▶ _Exercise goal_
Your task is to copy every line of the records below that contains "green".

--

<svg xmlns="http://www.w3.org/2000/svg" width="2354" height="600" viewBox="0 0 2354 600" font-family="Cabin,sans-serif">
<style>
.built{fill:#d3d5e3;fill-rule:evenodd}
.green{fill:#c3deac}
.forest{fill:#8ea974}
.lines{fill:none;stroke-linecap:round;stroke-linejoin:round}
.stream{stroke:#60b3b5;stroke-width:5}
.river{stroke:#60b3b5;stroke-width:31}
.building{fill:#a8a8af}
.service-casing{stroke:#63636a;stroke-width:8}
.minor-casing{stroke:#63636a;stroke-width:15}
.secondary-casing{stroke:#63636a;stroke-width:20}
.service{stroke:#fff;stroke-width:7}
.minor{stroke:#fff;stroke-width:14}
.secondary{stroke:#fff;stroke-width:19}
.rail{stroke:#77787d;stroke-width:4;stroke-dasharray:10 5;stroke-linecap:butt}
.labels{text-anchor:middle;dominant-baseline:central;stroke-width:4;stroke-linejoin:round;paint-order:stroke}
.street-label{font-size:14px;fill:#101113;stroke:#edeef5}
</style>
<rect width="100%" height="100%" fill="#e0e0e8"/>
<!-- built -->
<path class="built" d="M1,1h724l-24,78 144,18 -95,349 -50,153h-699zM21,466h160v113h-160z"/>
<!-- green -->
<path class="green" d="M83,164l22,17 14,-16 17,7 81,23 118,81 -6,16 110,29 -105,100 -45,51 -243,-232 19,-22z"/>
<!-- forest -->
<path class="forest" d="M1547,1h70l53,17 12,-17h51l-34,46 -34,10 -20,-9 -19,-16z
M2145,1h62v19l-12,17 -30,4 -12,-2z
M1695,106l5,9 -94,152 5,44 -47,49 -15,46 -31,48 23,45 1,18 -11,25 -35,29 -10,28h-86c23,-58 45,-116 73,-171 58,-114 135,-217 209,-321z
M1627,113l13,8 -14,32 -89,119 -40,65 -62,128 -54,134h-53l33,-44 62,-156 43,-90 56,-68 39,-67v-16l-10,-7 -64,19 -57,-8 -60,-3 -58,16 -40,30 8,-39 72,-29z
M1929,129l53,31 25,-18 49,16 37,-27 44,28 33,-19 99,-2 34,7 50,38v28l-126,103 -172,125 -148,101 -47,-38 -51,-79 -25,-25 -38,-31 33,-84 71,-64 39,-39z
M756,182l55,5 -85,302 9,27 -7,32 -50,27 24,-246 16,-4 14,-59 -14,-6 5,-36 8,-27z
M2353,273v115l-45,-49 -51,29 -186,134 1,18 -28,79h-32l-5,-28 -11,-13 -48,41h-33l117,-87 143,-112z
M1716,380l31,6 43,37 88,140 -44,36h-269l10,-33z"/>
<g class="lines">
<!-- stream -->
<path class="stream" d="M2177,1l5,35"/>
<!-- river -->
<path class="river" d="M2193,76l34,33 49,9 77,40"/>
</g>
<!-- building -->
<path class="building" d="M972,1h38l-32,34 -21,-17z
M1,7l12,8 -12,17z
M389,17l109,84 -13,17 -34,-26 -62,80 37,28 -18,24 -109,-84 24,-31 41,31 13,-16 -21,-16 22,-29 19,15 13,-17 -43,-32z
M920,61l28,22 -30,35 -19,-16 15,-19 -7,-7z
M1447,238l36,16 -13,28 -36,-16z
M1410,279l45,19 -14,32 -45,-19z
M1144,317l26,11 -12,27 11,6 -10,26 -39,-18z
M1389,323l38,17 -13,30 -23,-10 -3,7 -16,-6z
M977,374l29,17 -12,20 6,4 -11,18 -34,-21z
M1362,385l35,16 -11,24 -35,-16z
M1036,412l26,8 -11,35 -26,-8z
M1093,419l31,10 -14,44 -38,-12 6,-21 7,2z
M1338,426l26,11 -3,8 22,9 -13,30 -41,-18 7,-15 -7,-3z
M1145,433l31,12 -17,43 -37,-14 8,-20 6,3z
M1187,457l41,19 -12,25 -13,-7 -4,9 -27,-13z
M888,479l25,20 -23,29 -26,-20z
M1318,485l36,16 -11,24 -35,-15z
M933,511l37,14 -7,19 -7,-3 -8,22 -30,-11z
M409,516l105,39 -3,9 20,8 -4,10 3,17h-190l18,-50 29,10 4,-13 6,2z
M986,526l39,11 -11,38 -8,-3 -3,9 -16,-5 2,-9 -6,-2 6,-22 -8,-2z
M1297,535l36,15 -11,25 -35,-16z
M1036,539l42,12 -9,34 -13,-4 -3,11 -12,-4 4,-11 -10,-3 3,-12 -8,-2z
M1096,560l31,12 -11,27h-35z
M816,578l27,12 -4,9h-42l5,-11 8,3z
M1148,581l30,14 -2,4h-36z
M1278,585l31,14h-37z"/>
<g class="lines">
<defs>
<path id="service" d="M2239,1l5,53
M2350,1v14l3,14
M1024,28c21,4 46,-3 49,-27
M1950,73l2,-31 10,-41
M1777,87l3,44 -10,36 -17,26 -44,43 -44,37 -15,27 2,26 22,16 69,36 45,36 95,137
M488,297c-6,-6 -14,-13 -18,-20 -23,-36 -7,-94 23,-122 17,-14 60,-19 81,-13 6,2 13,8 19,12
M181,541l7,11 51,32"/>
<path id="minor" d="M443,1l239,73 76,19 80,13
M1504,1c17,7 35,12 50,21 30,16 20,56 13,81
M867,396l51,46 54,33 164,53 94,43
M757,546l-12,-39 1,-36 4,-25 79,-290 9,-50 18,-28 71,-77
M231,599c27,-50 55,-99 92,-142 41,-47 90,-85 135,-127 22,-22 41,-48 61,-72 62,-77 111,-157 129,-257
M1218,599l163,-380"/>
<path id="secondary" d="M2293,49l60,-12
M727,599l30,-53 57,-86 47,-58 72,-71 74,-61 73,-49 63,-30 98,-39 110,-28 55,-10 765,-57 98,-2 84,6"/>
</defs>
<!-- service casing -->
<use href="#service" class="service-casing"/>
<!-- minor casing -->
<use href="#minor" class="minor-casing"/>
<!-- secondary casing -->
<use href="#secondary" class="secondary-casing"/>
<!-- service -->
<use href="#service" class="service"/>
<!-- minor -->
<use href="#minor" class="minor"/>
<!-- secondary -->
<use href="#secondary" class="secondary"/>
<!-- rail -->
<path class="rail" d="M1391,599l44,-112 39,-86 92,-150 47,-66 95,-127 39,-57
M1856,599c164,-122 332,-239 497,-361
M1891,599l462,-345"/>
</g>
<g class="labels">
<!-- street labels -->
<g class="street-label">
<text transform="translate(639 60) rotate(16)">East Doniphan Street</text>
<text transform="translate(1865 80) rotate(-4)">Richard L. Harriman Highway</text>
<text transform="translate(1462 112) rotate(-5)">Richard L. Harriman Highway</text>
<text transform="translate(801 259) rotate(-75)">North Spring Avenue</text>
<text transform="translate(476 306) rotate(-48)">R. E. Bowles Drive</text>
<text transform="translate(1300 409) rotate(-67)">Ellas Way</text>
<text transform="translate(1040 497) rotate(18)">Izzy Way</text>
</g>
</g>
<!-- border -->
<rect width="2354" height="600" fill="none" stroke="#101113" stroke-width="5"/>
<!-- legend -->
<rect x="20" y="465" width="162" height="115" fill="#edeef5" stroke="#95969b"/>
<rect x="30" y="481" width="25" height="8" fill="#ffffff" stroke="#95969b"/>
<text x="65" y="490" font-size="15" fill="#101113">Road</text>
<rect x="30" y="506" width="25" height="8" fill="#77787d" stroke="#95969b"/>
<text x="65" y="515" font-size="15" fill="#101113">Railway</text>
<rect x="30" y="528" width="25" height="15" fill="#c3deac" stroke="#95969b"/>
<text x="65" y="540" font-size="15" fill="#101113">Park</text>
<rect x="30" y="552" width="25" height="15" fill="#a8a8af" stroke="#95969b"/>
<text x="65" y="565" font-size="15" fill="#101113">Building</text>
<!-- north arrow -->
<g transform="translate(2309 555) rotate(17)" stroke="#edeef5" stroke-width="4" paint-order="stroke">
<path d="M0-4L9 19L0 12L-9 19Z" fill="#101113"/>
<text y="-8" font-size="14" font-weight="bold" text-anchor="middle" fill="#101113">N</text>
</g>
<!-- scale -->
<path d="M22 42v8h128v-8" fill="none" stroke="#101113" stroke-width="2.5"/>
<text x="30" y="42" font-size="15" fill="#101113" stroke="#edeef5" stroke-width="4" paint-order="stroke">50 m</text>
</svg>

--

▶ _Exercise answer_
.green{fill:#c3deac}
<!-- green -->
<path class="green" d="M83,164l22,17 14,-16 17,7 81,23 118,81 -6,16 110,29 -105,100 -45,51 -243,-232 19,-22z"/>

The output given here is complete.